AMD's Athlon 64 FX-51

AMD's Athlon 64 FX51 - Page 4

The Athlon 64 FX-51 Processor
AMD Drops the Hammer, On Your Desktop!

By, Marco Chiappetta
And Dave Altavilla
September 23, 2003

We used SPECviewperf v7.1 for our next batch of tests.  SPECviewperf is a program that tests a workstation's OpenGL rendering performance with a variety of different "viewsets", taken from a number of popular CAD and DCC applications, like 3D Studio Max, Pro Engineer and Unigraphics.  This is another benchmark that usually shows significant performance gains directly correlating with increased overall system bandwidth.  It is also affected by the graphics card's performance.  However, because we used the same card on all of our test systems, that factor was removed from the equation. 

The SPEC.Org website explains what this benchmark does to test system performance:

"SPECviewperf measures the 3D rendering performance of systems running under the OpenGL application programming interface (API). The benchmark's viewsets represent a similar mix of graphics rendering and manipulation found in actual applications. There are currently six viewsets based on popular applications for digital content creation, CAD/CAM and visualization."

Benchmarks With SPECviewperf v7.1
Details: www.spec.org/gpc/opc.static/opcview71.html

Surprisingly, the Athlon 64 FX-51 didn't fare very well in the SPECviewperf v7.1 benchmark.  The FX-51 managed to pull ahead of the standard Pentium 4 3.2GHz and Athlon XP 3200+ in ugs-03 and light-06 viewsets, but in all of the other tests it didn't perform very well at all.  Either this benchmark prefers the Athlon XP 3200+'s shorter pipeline, or it hasn't been optimized for AMD's new architecture as of yet.  The P4 Extreme Edition's extra 2MB of L3 cache help it sweep many of the SPECviewperf tests, except for the dx-08 test.

Update: It seems like the nForce 3 may be the reason for the lower than expected scores in this test.  Some other publications tested the FX-51 with VIA's K8T800 chipset and saw much better scores.

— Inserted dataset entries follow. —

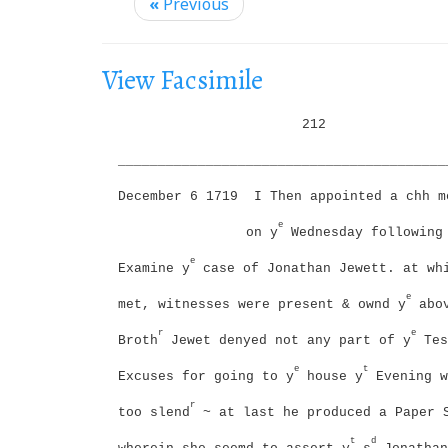
i
«
Previous
g
a
View Facsimile
t
i
212
o
_________________________________________
n
December 6 1719
I Then appointed a chh m
e
on y
Wednesday following
e
Examine y
case of Jonathan Jewett. at wh
e
met, witnesses were present & ownd y
abov
r
e
Broth
Jewet denyed not any part of y
Tes
e
t
Excuses for going to y
house y
Evening w
r
too slend
~ at last he produced a Paper 
t
d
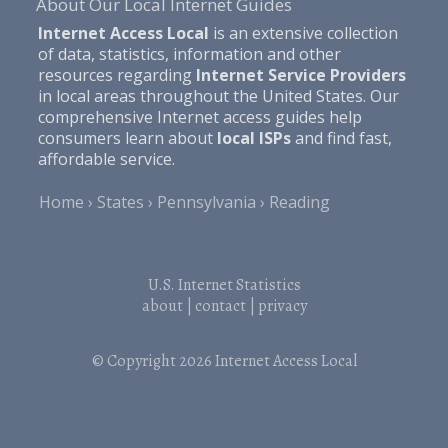
About Our Local Internet Guides
Internet Access Local
is an extensive collection
of data, statistics, information and other
resources regarding
Internet Service Providers
in local areas throughout the United States. Our
comprehensive Internet access guides help
consumers learn about
local ISPs
and find fast,
affordable service.
Home
States
Pennsylvania
Reading
U.S. Internet Statistics
about
|
contact
|
privacy
© Copyright 2026
Internet Access Local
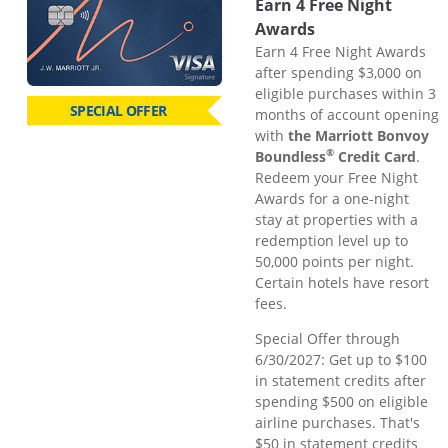
Earn 4 Free Night
Awards
Earn 4 Free Night Awards
after spending $3,000 on
eligible purchases within 3
SPECIAL OFFER
months of account opening
with
the Marriott Bonvoy
®
Boundless
Credit Card
.
Redeem your Free Night
Awards for a one-night
stay at properties with a
redemption level up to
50,000 points per night.
Certain hotels have resort
fees.
Special Offer through
6/30/2027: Get up to $100
in statement credits after
spending $500 on eligible
airline purchases. That's
$50 in statement credits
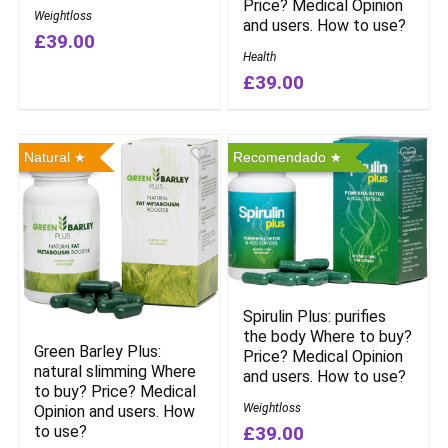
Price? Medical Opinion
Weightloss
and users. How to use?
£39.00
Health
£39.00
Natural
Recomendado
Spirulin Plus: purifies
the body Where to buy?
Green Barley Plus:
Price? Medical Opinion
natural slimming Where
and users. How to use?
to buy? Price? Medical
Weightloss
Opinion and users. How
to use?
£39.00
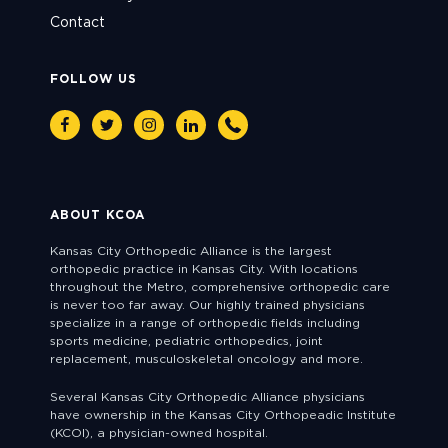
Contact
FOLLOW US
Facebook
Twitter
Instagram
Linkedin
Phone
ABOUT KCOA
Kansas City Orthopedic Alliance is the largest
orthopedic practice in Kansas City. With locations
throughout the Metro, comprehensive orthopedic care
is never too far away. Our highly trained physicians
specialize in a range of orthopedic fields including
sports medicine, pediatric orthopedics, joint
replacement, musculoskeletal oncology and more.
Several Kansas City Orthopedic Alliance physicians
have ownership in the Kansas City Orthopeadic Institute
(KCOI), a physician-owned hospital.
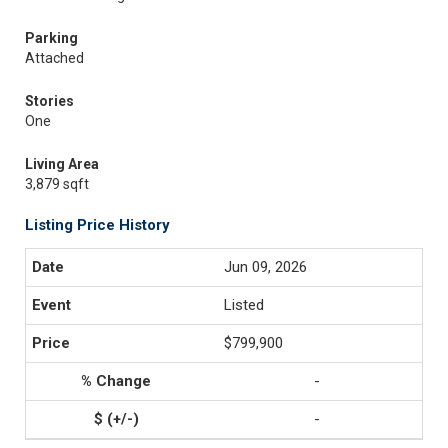
Parking
Attached
Stories
One
Living Area
3,879 sqft
Listing Price History
Jun 09, 2026
Listed
$799,900
-
-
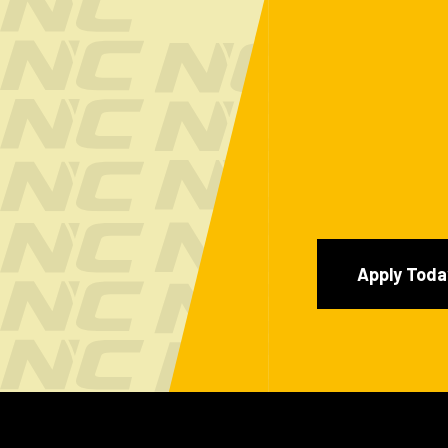
Apply Toda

Benchmarks With KribiBench v1.1
Details: www.adeptdevelopment.com

Next up, we used the KribiBench benchmark produced by Adept Development.  KribiBench is an SSE aware software renderer.  A 3D model is rendered and animated by the host CPU and the average frames per second are reported.  We used two of the included models with this benchmark; an Office model consisting of 42K polygons and an absolutely gargantuan "Ultra" model that is comprised of over 16G (million) polygons!

With KribiBench's "Office" model, the Athlon 64 FX-51 was competitive with the standard 3.2GHz P4, and much faster than the 3200+, but the P4 3.2GHz Extreme Edition was clearly the victor in this test.  The 3.2GHz P4 EE was 24.7% faster than the standard P4, and a full 33.9% faster than the Athlon 64 FX-51.  However, KribiBench's "Ultra" model slowed every system to a crawl.  None of the four test machines were able to break the 1FPS barrier with the Ultra model.
 

Benchmarks With Cinebench 2003
Details: www.cinebench.com

The Cinebench 2003 benchmark is an OpenGL 3D rendering performance test, based on the commercially available Cinema 4D application.  This is a multi-threaded, multi-processor aware benchmark that renders a single 3D scene.  The time it took each test system to render the entire scene is represented in the graph below (listed in seconds).  Cinebench 2003 also recognizes an HT enabled P4 as either one or two CPUs.  We tested the P4s with the single-CPU and dual-CPU tests.  The Athlons could only be benchmarked with the single-CPU test.

The Pentium 4s outperformed the Athlons in the Cinebench 2003 benchmark by a decent margin.  The P4 EE's L3 cache didn't give it much of a boost over the standard P4, but it didn't matter.  In the single CPU tests, AMD's Athlon 64 FX-51 fell about 6.4% short of the 3.2GHz P4, but it was about 9.6% faster than the 3200+.  With Hyperthreading enabled, running Cinebench 2003's Dual-CPU test, gives the Pentium 4 a significant performance edge in this benchmark.